##### Dataset records #####

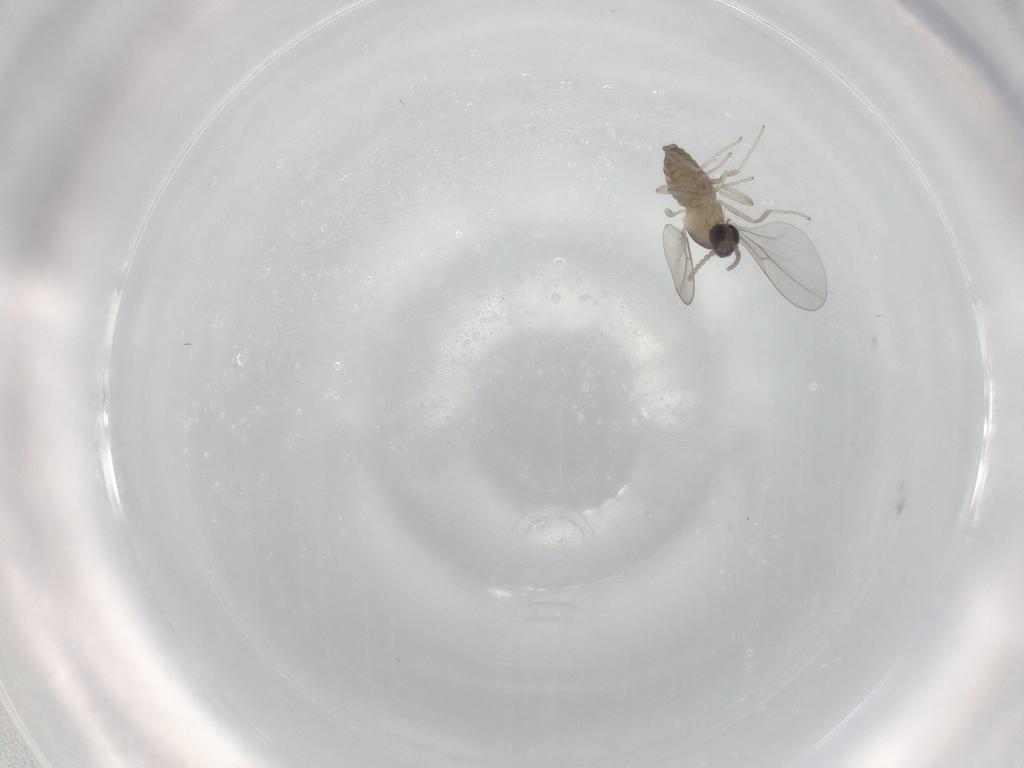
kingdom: Animalia
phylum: Arthropoda
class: Insecta
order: Diptera
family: Cecidomyiidae
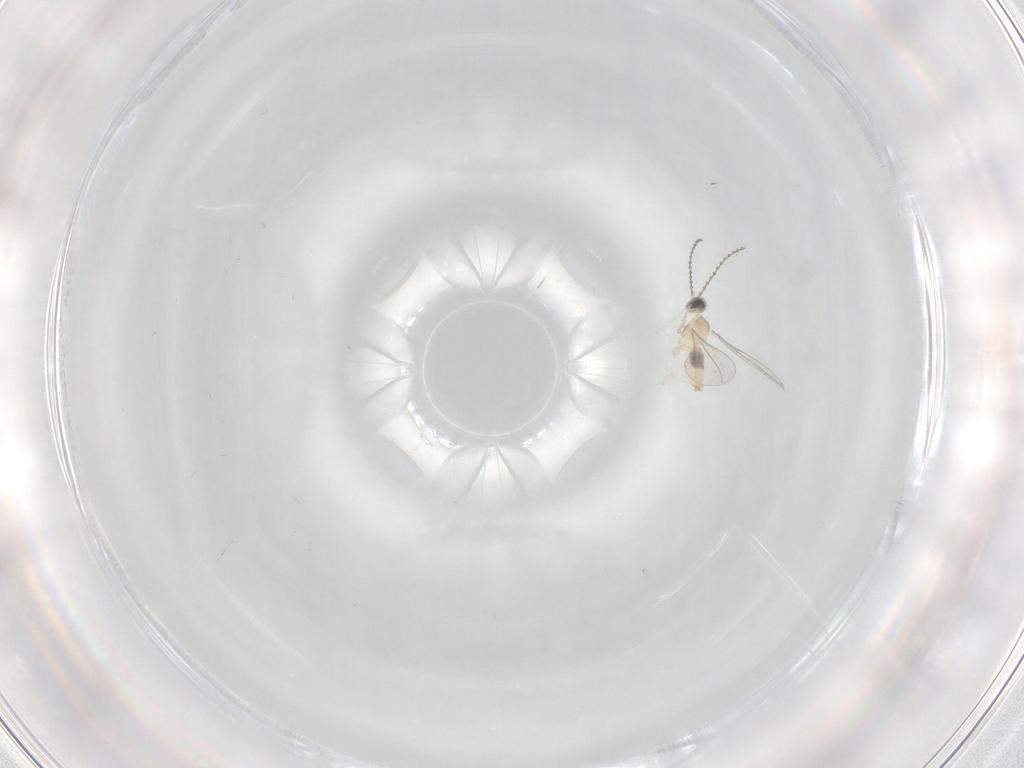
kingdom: Animalia
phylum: Arthropoda
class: Insecta
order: Diptera
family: Cecidomyiidae
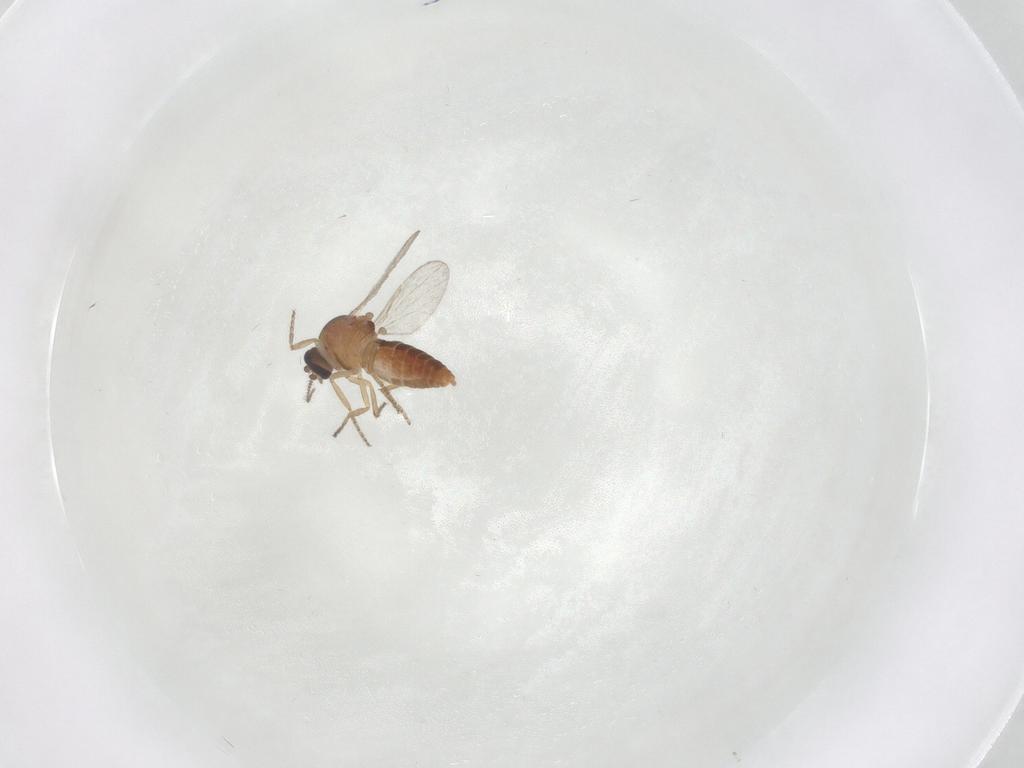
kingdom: Animalia
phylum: Arthropoda
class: Insecta
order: Diptera
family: Ceratopogonidae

#####

Stated task:
Format the text lines of all the items above as a JSON list of strings, with one string per line and no blank lines. Leave the pictures out.

Full answer:
[
  "kingdom: Animalia",
  "phylum: Arthropoda",
  "class: Insecta",
  "order: Diptera",
  "family: Cecidomyiidae",
  "kingdom: Animalia",
  "phylum: Arthropoda",
  "class: Insecta",
  "order: Diptera",
  "family: Cecidomyiidae",
  "kingdom: Animalia",
  "phylum: Arthropoda",
  "class: Insecta",
  "order: Diptera",
  "family: Ceratopogonidae"
]